Reproduce the part of the material that opens with the line containing "Next, look at" and closes with the line containing "Another clear indicator", replacing every "shingles" with "tiles" and leaving everything else unchanged.

> [Records for the exercise]
########

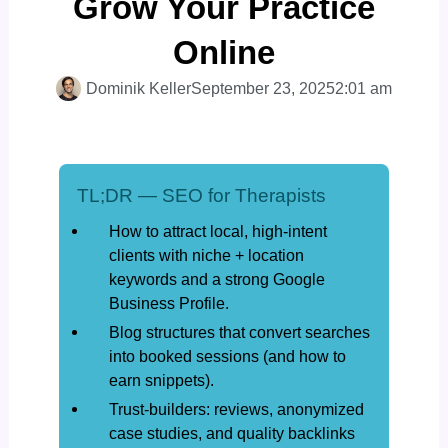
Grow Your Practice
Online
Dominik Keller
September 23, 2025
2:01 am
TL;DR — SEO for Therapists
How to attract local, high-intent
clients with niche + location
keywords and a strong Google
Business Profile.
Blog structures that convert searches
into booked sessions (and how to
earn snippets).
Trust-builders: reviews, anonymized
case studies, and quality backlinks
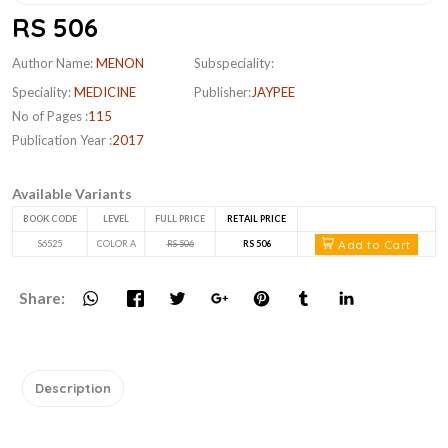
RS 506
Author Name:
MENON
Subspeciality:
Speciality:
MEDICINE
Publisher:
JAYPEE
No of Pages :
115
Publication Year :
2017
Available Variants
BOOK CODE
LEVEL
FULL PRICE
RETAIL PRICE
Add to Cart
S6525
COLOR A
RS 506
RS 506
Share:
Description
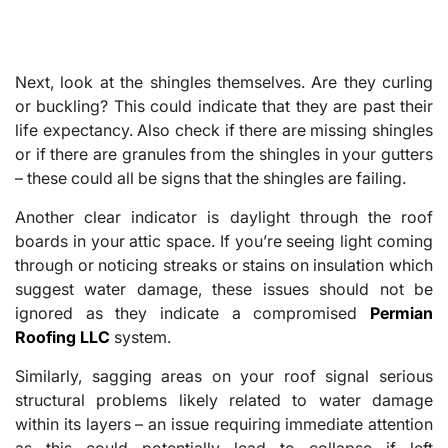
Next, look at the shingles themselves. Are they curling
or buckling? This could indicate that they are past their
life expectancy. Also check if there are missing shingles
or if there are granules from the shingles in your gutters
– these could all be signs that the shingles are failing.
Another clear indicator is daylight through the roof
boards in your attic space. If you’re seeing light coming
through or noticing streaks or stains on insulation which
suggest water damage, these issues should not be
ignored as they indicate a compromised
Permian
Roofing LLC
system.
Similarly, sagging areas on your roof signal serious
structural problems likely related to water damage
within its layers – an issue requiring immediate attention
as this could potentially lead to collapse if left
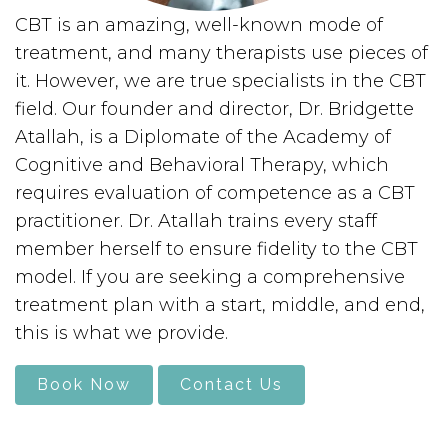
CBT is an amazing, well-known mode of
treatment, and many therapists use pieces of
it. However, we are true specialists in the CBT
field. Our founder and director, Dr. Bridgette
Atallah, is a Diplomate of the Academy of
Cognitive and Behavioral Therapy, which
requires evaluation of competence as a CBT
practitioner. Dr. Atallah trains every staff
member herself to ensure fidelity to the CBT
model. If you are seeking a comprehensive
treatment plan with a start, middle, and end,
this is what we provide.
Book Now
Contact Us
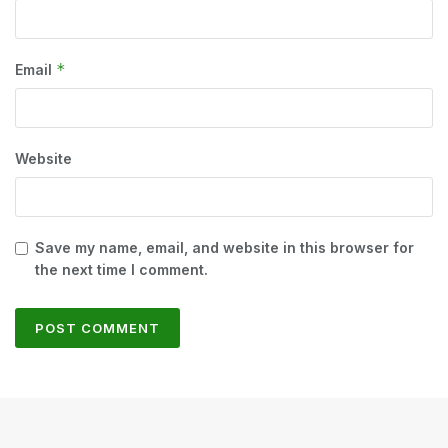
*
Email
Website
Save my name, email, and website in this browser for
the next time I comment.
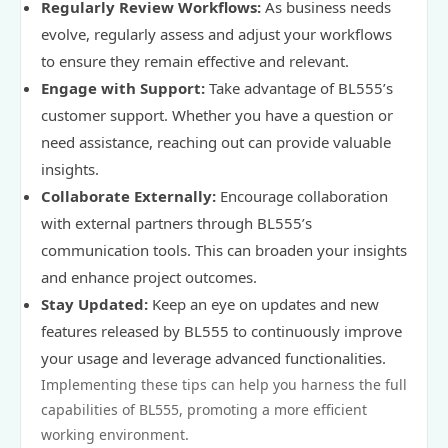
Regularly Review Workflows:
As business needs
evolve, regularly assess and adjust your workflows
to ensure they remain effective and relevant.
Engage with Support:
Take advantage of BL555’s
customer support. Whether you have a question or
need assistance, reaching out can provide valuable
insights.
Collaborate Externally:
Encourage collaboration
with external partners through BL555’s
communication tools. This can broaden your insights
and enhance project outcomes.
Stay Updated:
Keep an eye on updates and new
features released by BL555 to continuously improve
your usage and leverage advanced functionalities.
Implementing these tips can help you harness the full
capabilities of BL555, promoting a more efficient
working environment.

########

> [Answer to the problem]
Next, look at the tiles themselves. Are they curling
or buckling? This could indicate that they are past their
life expectancy. Also check if there are missing tiles
or if there are granules from the tiles in your gutters
– these could all be signs that the tiles are failing.
Another clear indicator is daylight through the roof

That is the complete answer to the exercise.